1. Calcium release and sequestration were studied in whole-cell voltage-clamped bull-frog sympathetic neurones by image analysis of Fura-2 signals. 2. Application of caffeine (10 mM) to cells voltage clamped at -38 mV caused a rapid increase in intracellular calcium concentration ([Ca2+]i) to a mean value of 352 +/- 33 nM, which activated an outward current. In the continued presence of caffeine the rise in [Ca2+]i slowly declined to a sustained plateau of 196 +/- 20 nM (112 nM above control levels), while the outward current rapidly decayed.
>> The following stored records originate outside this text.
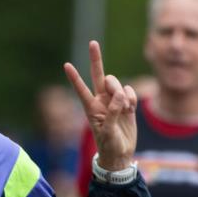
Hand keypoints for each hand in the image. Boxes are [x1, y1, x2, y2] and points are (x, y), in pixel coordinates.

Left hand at [64, 41, 137, 170]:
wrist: (121, 153)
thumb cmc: (109, 145)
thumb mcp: (107, 132)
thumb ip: (112, 113)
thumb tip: (119, 96)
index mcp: (91, 108)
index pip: (81, 89)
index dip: (75, 77)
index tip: (66, 65)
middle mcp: (101, 100)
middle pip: (99, 75)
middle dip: (96, 59)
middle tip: (92, 43)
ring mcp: (114, 100)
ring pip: (117, 83)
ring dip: (121, 92)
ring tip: (124, 109)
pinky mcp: (126, 103)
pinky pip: (129, 91)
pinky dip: (131, 98)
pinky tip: (130, 109)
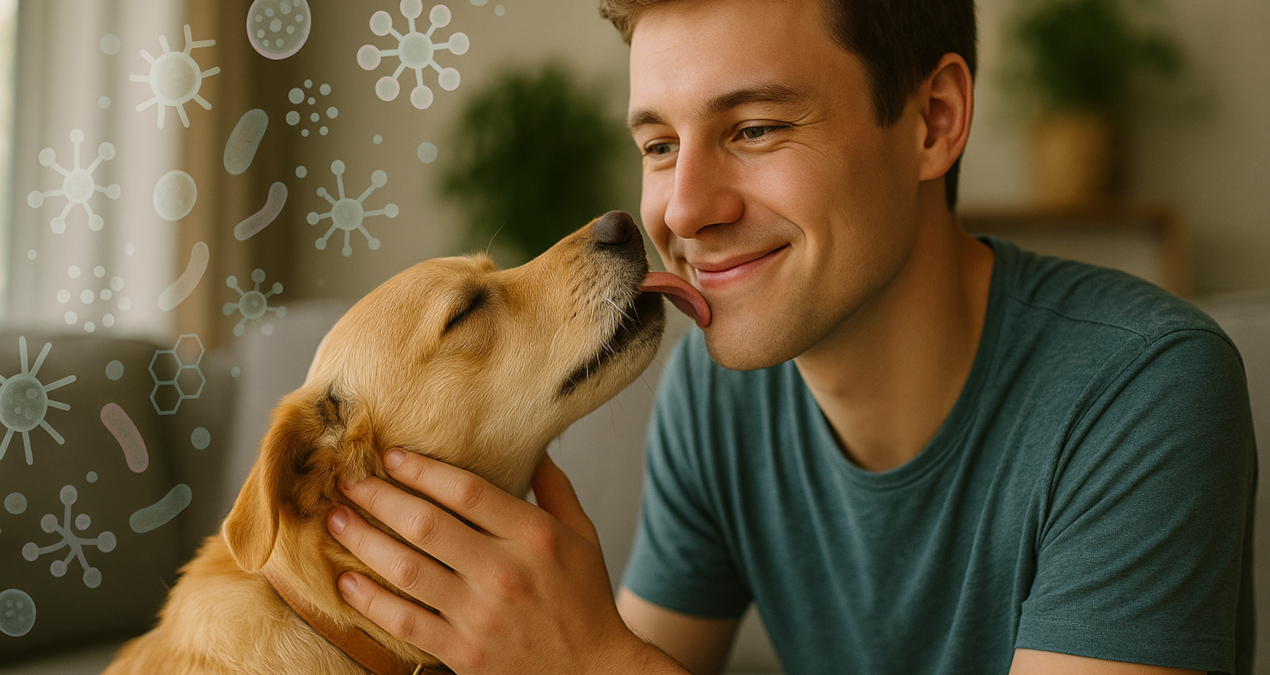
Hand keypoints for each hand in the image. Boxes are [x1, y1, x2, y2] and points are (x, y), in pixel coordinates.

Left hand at [328, 449, 678, 673]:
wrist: (594, 673)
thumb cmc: (585, 601)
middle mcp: (504, 572)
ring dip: (363, 541)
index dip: (423, 469)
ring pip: (406, 569)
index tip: (391, 454)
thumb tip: (532, 446)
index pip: (467, 491)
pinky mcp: (463, 652)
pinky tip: (347, 581)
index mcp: (534, 536)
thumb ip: (554, 489)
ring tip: (336, 521)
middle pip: (426, 524)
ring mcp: (480, 615)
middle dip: (378, 497)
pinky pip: (405, 621)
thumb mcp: (582, 536)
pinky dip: (370, 601)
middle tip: (346, 480)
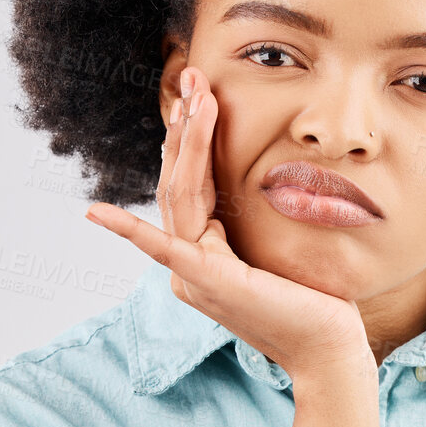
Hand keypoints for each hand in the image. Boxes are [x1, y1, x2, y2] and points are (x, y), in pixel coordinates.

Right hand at [85, 66, 372, 383]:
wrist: (329, 350)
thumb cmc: (317, 304)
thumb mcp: (283, 246)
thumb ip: (261, 219)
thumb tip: (275, 179)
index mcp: (204, 257)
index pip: (192, 187)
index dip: (193, 138)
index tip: (201, 93)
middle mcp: (189, 266)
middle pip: (179, 184)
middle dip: (185, 127)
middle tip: (193, 77)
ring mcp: (193, 275)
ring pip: (179, 196)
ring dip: (184, 143)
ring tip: (193, 98)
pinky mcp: (206, 282)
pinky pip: (164, 247)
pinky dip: (128, 230)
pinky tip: (96, 213)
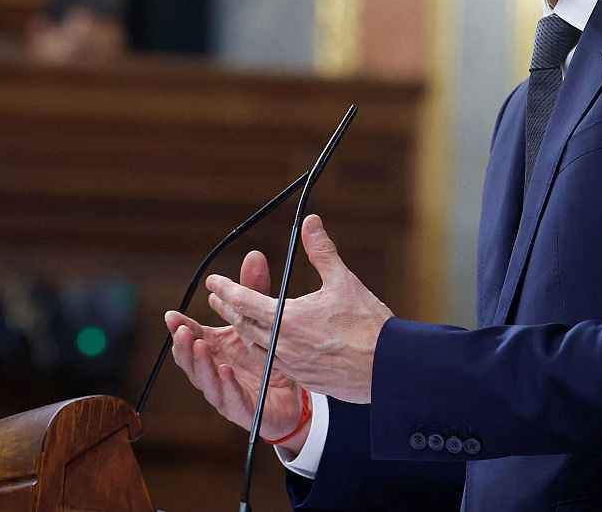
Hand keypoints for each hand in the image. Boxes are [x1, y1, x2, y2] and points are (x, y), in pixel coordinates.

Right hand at [164, 250, 310, 450]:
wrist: (294, 397)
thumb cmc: (269, 358)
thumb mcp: (262, 319)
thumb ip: (254, 290)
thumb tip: (253, 255)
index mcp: (216, 348)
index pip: (191, 336)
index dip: (180, 327)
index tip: (171, 315)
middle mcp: (215, 370)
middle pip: (191, 359)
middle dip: (184, 345)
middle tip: (181, 331)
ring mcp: (226, 391)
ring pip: (206, 380)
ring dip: (200, 363)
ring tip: (200, 346)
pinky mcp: (243, 410)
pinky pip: (232, 398)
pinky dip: (226, 385)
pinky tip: (225, 371)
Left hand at [206, 215, 392, 403]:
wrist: (387, 368)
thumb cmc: (368, 324)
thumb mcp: (344, 281)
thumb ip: (322, 251)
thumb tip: (311, 222)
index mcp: (288, 319)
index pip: (244, 301)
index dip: (225, 289)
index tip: (214, 281)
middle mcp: (282, 345)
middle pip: (244, 325)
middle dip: (228, 309)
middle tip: (217, 298)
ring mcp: (290, 366)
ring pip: (255, 347)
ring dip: (243, 331)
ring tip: (237, 320)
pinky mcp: (302, 380)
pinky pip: (271, 364)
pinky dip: (262, 350)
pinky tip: (265, 346)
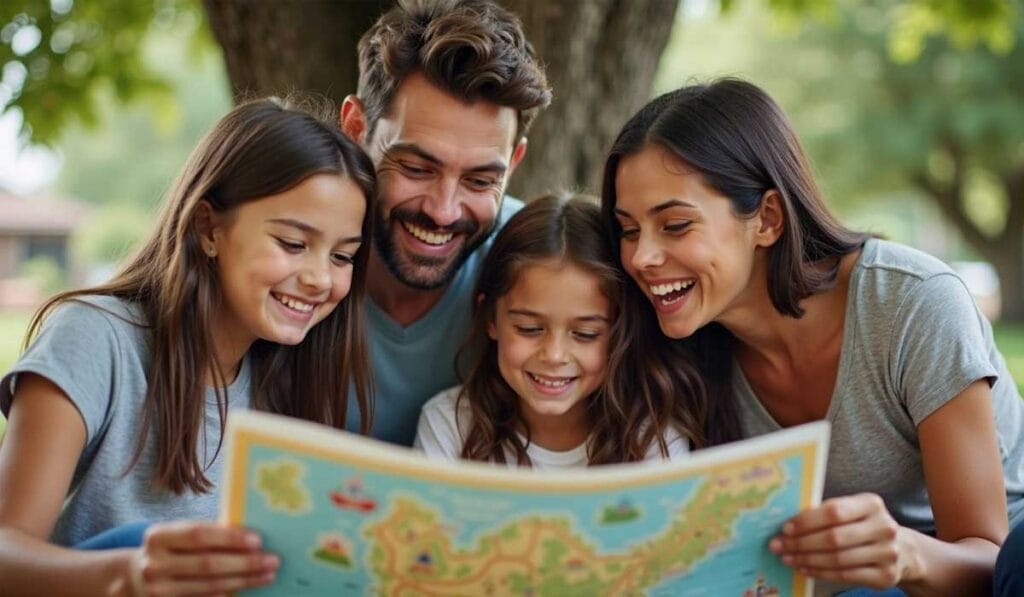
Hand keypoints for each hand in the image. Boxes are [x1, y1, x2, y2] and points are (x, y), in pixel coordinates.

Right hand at [124, 521, 278, 595]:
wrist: (134, 579)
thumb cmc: (171, 550)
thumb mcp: (177, 536)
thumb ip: (206, 534)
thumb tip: (251, 536)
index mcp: (157, 536)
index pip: (198, 535)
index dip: (229, 538)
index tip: (258, 540)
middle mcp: (153, 564)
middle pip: (208, 564)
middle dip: (245, 563)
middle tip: (273, 560)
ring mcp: (157, 591)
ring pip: (210, 586)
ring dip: (244, 581)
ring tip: (268, 575)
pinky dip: (228, 595)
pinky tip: (246, 590)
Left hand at [769, 493, 919, 588]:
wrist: (903, 550)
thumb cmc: (864, 526)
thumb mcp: (853, 511)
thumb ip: (826, 513)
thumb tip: (786, 521)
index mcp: (872, 504)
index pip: (834, 511)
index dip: (807, 521)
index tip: (785, 528)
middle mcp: (884, 527)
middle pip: (834, 537)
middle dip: (801, 543)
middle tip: (779, 546)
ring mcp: (888, 553)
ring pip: (838, 558)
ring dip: (807, 559)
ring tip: (788, 558)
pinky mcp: (885, 576)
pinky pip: (845, 575)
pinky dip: (821, 573)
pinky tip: (805, 569)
Peak calcium release was highest at the edge of the cell. 3. The caffeine-evoked intracellular calcium increase was reduced by two inhibitors of calcium-induced calcium release, ryanodine and procaine. The residual non-suppressible increase in [Ca2+]i may indicate that caffeine can release calcium from two pharmacologically distinct intracellular stores. 4. Inhibition of the caffeine-evoked release of calcium by ryanodine was both concentration and 'use dependent' so that the full inhibitory effect was only observed when caffeine was applied for the second time in the presence of ryanodine. In contrast, the action of procaine did not show any 'use dependence' and unlike ryanodine was fully reversible. 5. The outward current was sensitive to blockers of the large conductance calcium-activated potassium current, Ic. Analysis of variance from this current indicated that it arose at least partly from summation of spontaneous miniature outward currents. 6. The magnitude and duration of calcium release by caffeine was dependent on the resting level of intracellular calcium and the caffeine exposure time. This, together with the pharmacology of the release, suggests that caffeine increases intracellular calcium by sensitizing calcium-induced calcium release. 7. The evoked [Ca2+]i increase was enhanced in amplitude by intracellular application of Ruthenium Red. This effect was mimicked by extracellular application of the mitochondrial uncoupler carbonyl cyanide p-trifluoromethoxyphenyl-hydrazone (FCCP) but not by internal application of FCCP or other inhibitors of mitochondrial Ca2+ uptake. This suggests that the evoked increase in [Ca2+]i is predominantly buffered by a Ruthenium Red-sensitive sequestration process which is not mitochondrial.